• What you need to do:
List each line of the data that holds the string "ساختار", please.

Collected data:
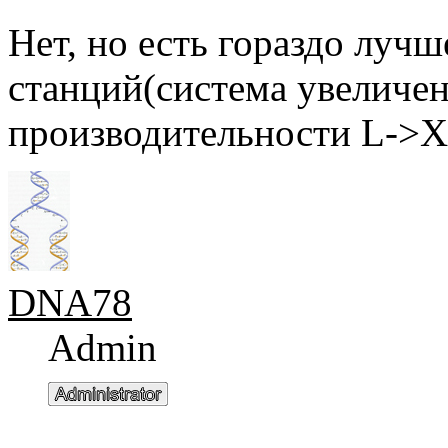
Нет, но есть гораздо лучш
станций(система увеличен
производительности L->X
DNA78
Admin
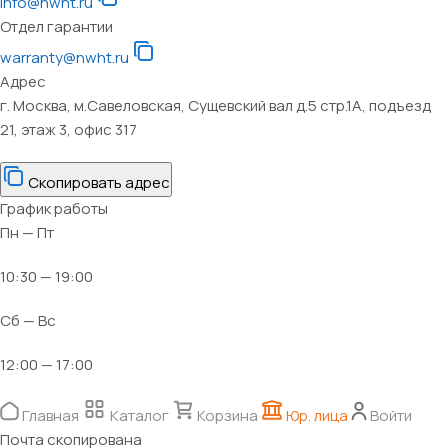
info@nwht.ru
Отдел гарантии
warranty@nwht.ru
Адрес
г. Москва, м.Савеловская, Сущевский вал д.5 стр.1А, подъезд
21, этаж 3, офис 317
Скопировать адрес
График работы
Пн — Пт
10:30 — 19:00
Сб — Вс
12:00 — 17:00
Главная
Каталог
Корзина
Юр. лица
Войти
Почта скопирована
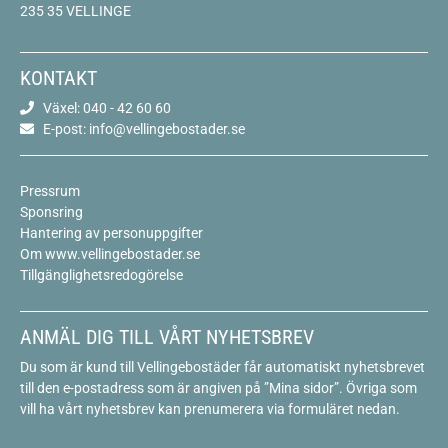
235 35 VELLINGE
KONTAKT
Växel: 040 - 42 60 60
E-post: info@vellingebostader.se
Pressrum
Sponsring
Hantering av personuppgifter
Om www.vellingebostader.se
Tillgänglighetsredogörelse
ANMÄL DIG TILL VÅRT NYHETSBREV
Du som är kund till Vellingebostäder får automatiskt nyhetsbrevet
till den e-postadress som är angiven på ”Mina sidor”. Övriga som
vill ha vårt nyhetsbrev kan prenumerera via formuläret nedan.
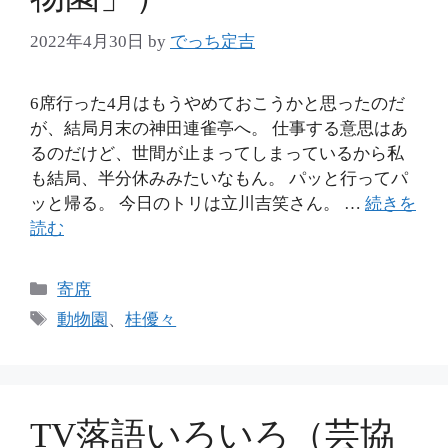
2022年4月30日
by
でっち定吉
6席行った4月はもうやめておこうかと思ったのだ
が、結局月末の神田連雀亭へ。 仕事する意思はあ
るのだけど、世間が止まってしまっているから私
も結局、半分休みみたいなもん。 パッと行ってパ
ッと帰る。 今日のトリは立川吉笑さん。 …
続きを
読む
カ
寄席
テ
タ
動物園
、
桂優々
ゴ
グ
リ
ー
TV落語いろいろ（芸協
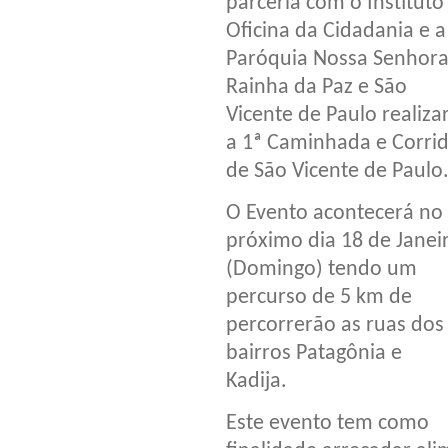
parceria com o Instituto
Oficina da Cidadania e a
Paróquia Nossa Senhor
Rainha da Paz e São
Vicente de Paulo realiza
a 1ª Caminhada e Corri
de São Vicente de Paulo
O Evento acontecerá no
próximo dia 18 de Janei
(Domingo) tendo um
percurso de 5 km de
percorrerão as ruas dos
bairros Patagônia e
Kadija.
Este evento tem como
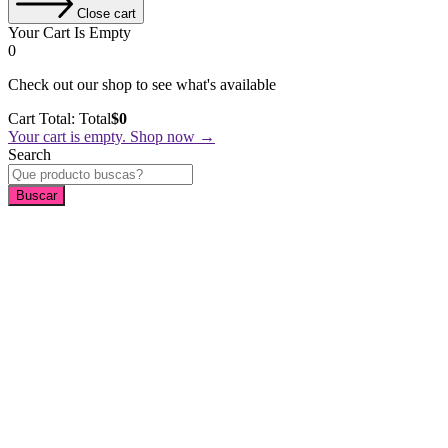
Close cart
Your Cart Is Empty
0
Check out our shop to see what's available
Cart Total:
Total
$
0
Your cart is empty. Shop now →
Search
Buscar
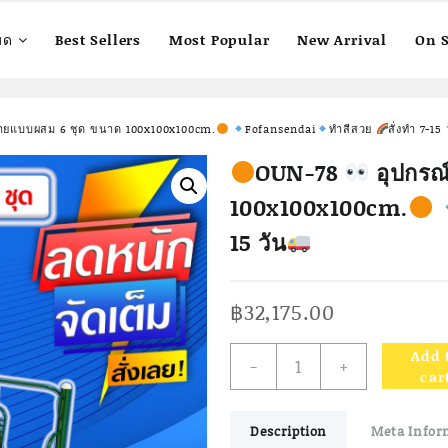
มด
Best Sellers
Most Popular
New Arrival
On S
กายแบบผสม 6 ชุด ขนาด 100x100x100cm.
Fofansendai
ทำสีสวย
สั่งทำ 7-15 
OUN-78
อุปกรณ
100x100x100cm.
15 วัน
฿
32,175.00
Add 
-
+
OUN-
car
78
Description
Meta Infor
อุปกรณ์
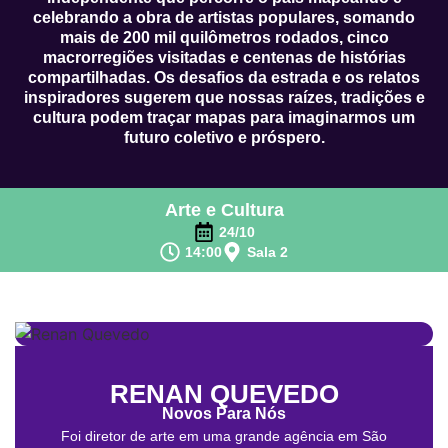
celebrando a obra de artistas populares, somando
mais de 200 mil quilômetros rodados, cinco
macrorregiões visitadas e centenas de histórias
compartilhadas. Os desafios da estrada e os relatos
inspiradores sugerem que nossas raízes, tradições e
cultura podem traçar mapas para imaginarmos um
futuro coletivo e próspero.
Arte e Cultura
24/10
14:00
Sala 2
RENAN QUEVEDO
Novos Para Nós
Foi diretor de arte em uma grande agência em São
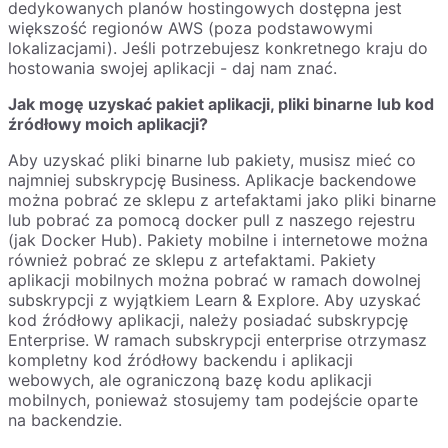
dedykowanych planów hostingowych dostępna jest
większość regionów AWS (poza podstawowymi
lokalizacjami). Jeśli potrzebujesz konkretnego kraju do
hostowania swojej aplikacji - daj nam znać.
Jak mogę uzyskać pakiet aplikacji, pliki binarne lub kod
źródłowy moich aplikacji?
Aby uzyskać pliki binarne lub pakiety, musisz mieć co
najmniej subskrypcję Business. Aplikacje backendowe
można pobrać ze sklepu z artefaktami jako pliki binarne
lub pobrać za pomocą docker pull z naszego rejestru
(jak Docker Hub). Pakiety mobilne i internetowe można
również pobrać ze sklepu z artefaktami. Pakiety
aplikacji mobilnych można pobrać w ramach dowolnej
subskrypcji z wyjątkiem Learn & Explore. Aby uzyskać
kod źródłowy aplikacji, należy posiadać subskrypcję
Enterprise. W ramach subskrypcji enterprise otrzymasz
kompletny kod źródłowy backendu i aplikacji
webowych, ale ograniczoną bazę kodu aplikacji
mobilnych, ponieważ stosujemy tam podejście oparte
na backendzie.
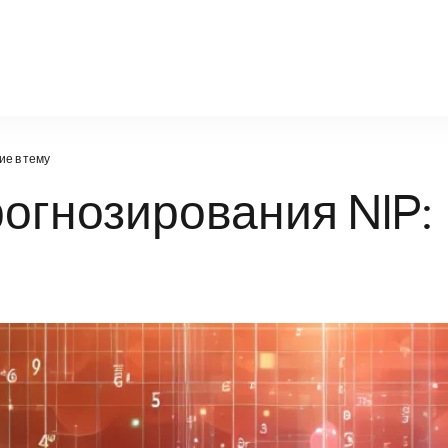
sport-for-you.ru
ие в тему
огнозирования NIP:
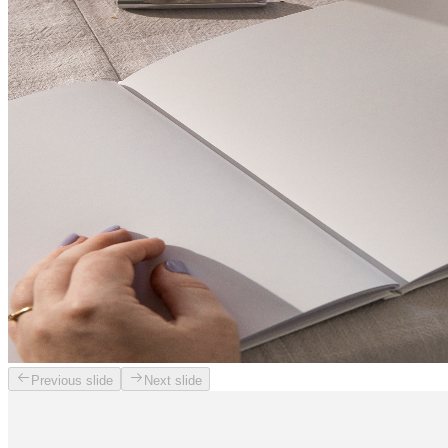
Previous slide
Next slide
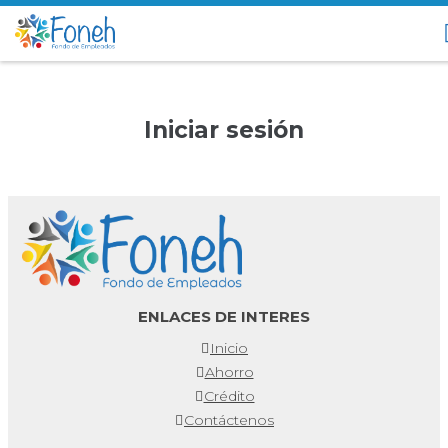
Iniciar sesión
ENLACES DE INTERES
Inicio
Ahorro
Crédito
Contáctenos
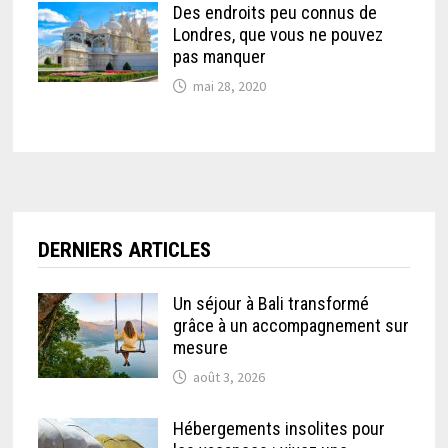
Des endroits peu connus de
Londres, que vous ne pouvez
pas manquer
mai 28, 2020
DERNIERS ARTICLES
Un séjour à Bali transformé
grâce à un accompagnement sur
mesure
août 3, 2026
Hébergements insolites pour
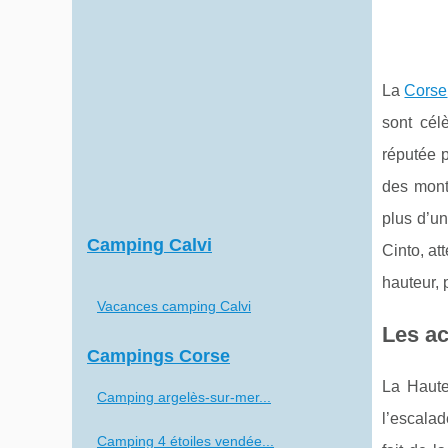
La
Corse
sont cél
réputée p
des monta
plus d’un
Camping Calvi
Cinto, at
hauteur, 
Vacances camping Calvi
Les ac
Campings Corse
La Haute
Camping argelès-sur-mer...
l’escalad
Camping 4 étoiles vendée...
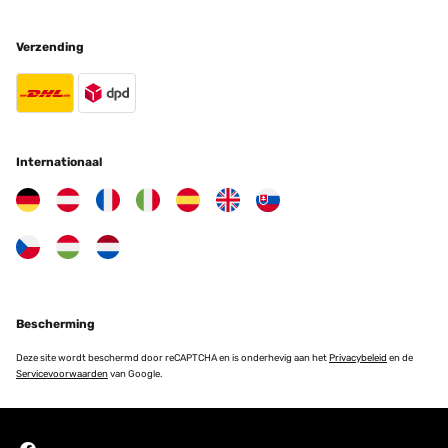
Verzending
Internationaal
Bescherming
Deze site wordt beschermd door reCAPTCHA en is onderhevig aan het
Privacybeleid
en de
Servicevoorwaarden
van Google.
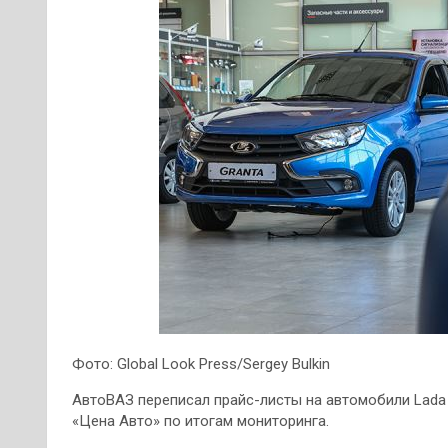
Фото: Global Look Press/Sergey Bulkin
АвтоВАЗ переписал прайс-листы на автомобили Lada G
«Цена Авто» по итогам мониторинга.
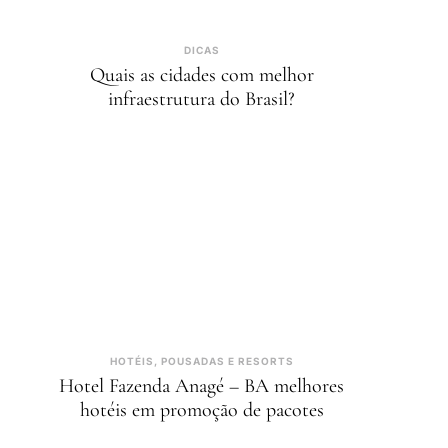
DICAS
Quais as cidades com melhor
infraestrutura do Brasil?
HOTÉIS, POUSADAS E RESORTS
Hotel Fazenda Anagé – BA melhores
hotéis em promoção de pacotes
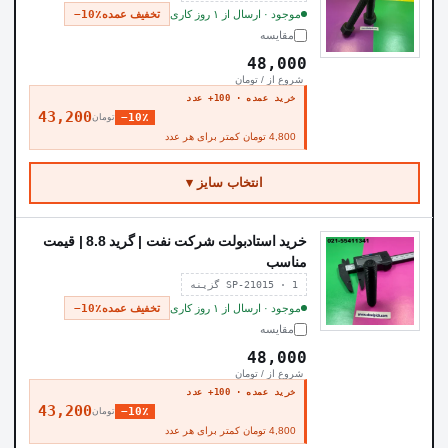
موجود · ارسال از ۱ روز کاری
تخفیف عمده
−10٪
مقایسه
48,000
شروع از / تومان
خرید عمده · 100+ عدد
43,200
−10٪
تومان
4,800 تومان کمتر برای هر عدد
انتخاب سایز ▾
خرید استادبولت شرکت نفت | گرید 8.8 | قیمت
مناسب
SP-21015 · 1 گزینه
موجود · ارسال از ۱ روز کاری
تخفیف عمده
−10٪
مقایسه
48,000
شروع از / تومان
خرید عمده · 100+ عدد
43,200
−10٪
تومان
4,800 تومان کمتر برای هر عدد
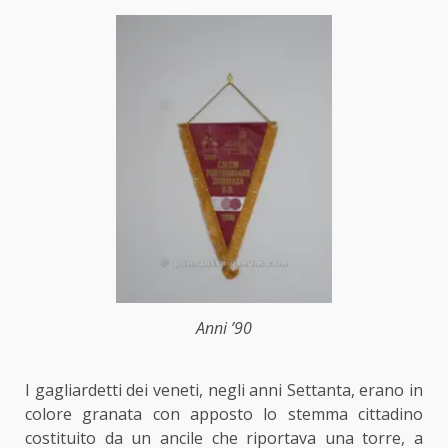
Anni ’90
I gagliardetti dei veneti, negli anni Settanta, erano in
colore granata con apposto lo stemma cittadino
costituito da un ancile che riportava una torre, a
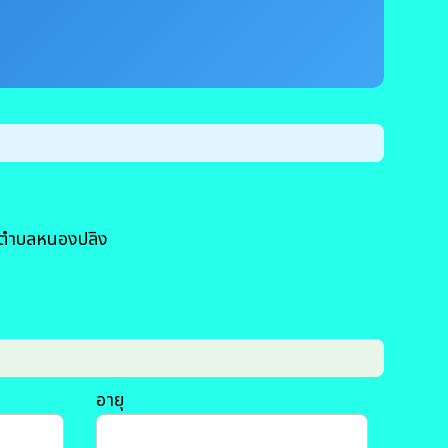
วนตำบลหนองปลิง
อายุ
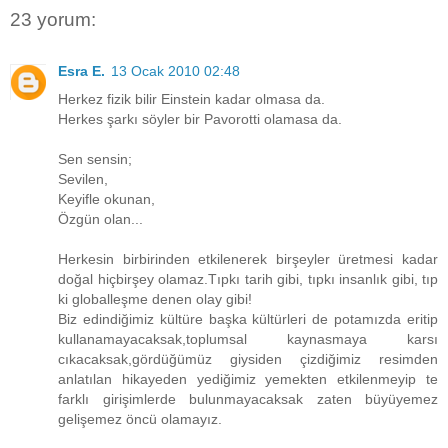
23 yorum:
Esra E.
13 Ocak 2010 02:48
Herkez fizik bilir Einstein kadar olmasa da.
Herkes şarkı söyler bir Pavorotti olamasa da.
Sen sensin;
Sevilen,
Keyifle okunan,
Özgün olan...
Herkesin birbirinden etkilenerek birşeyler üretmesi kadar
doğal hiçbirşey olamaz.Tıpkı tarih gibi, tıpkı insanlık gibi, tıp
ki globalleşme denen olay gibi!
Biz edindiğimiz kültüre başka kültürleri de potamızda eritip
kullanamayacaksak,toplumsal kaynasmaya karsı
cıkacaksak,gördüğümüz giysiden çizdiğimiz resimden
anlatılan hikayeden yediğimiz yemekten etkilenmeyip te
farklı girişimlerde bulunmayacaksak zaten büyüyemez
gelişemez öncü olamayız.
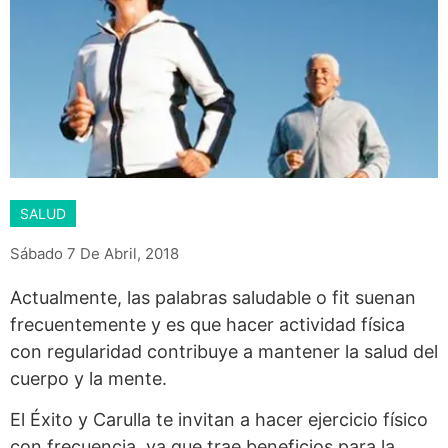
SALUD
Sábado 7 De Abril, 2018
Actualmente, las palabras saludable o fit suenan
frecuentemente y es que hacer actividad física
con regularidad contribuye a mantener la salud del
cuerpo y la mente.
El Éxito y Carulla te invitan a hacer ejercicio físico
con frecuencia, ya que trae beneficios para la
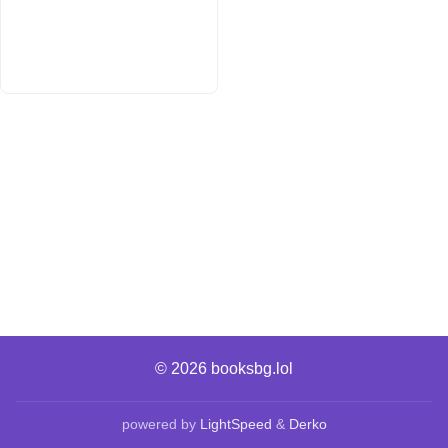
© 2026
booksbg.lol
powered by
LightSpeed
&
Derko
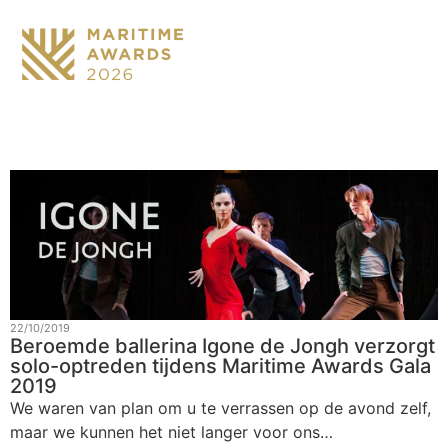
OVER HET G
22/10/2019
Beroemde ballerina Igone de Jongh verzorgt
solo-optreden tijdens Maritime Awards Gala
2019
We waren van plan om u te verrassen op de avond zelf,
maar we kunnen het niet langer voor ons…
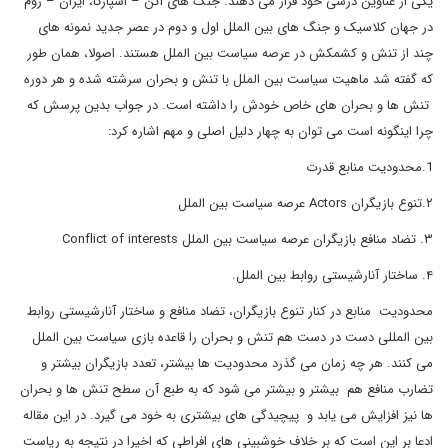
یکی از عناوین درسی خود قرار می دهند. جنگ های آتن – اسپارتا، ایران – روم
در جهان کلاسیک و جنگ های بین الملل اول و دوم در عصر جدید نمونه های
چند از تنش و کشمکش در عرصه سیاست بین الملل هستند. اصولا، همان طور
که گفته شد ماهیت سیاست بین الملل با تنش و بحران سرشته شده و هر دوره
تنش ها و بحران های خاص خودش را داشته است. در جواب بدین پرسش که
چرا اینگونه است می توان به چهار دلیل اصلی و مهم اشاره کرد:
1.محدودیت منابع قدرت
۲.تنوع بازیگران Actors عرصه سیاست بین الملل
۳. تضاد منافع بازیگران عرصه سیاست بین الملل Conflict of interests
۴. ساختار آنارشیستی روابط بین الملل.
محدودیت منابع در کنار تنوع بازیگران، تضاد منافع و ساختار آنارشیستی روابط
بین المللی دست در دست هم تنش و بحران را قاعده بازی سیاست بین الملل
می کنند. هر چه زمان می گذرد محدودیت ها بیشتر، تعدد بازیگران بیشتر و
تضارب منافع هم بیشتر و بیشتر می شود که به طبع آن سطح تنش ها و بحران
ها نیز افزایش می یابد و پیچیدگی های بیشتری به خود می گیرد. در این مقاله
ادعا بر این است که بر خلاف خوشبینی های افراطی که اخیرا در نتیجه به ریاست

• Exercise output:
۴. ساختار آنارشیستی روابط بین الملل.
محدودیت منابع در کنار تنوع بازیگران، تضاد منافع و ساختار آنارشیستی روابط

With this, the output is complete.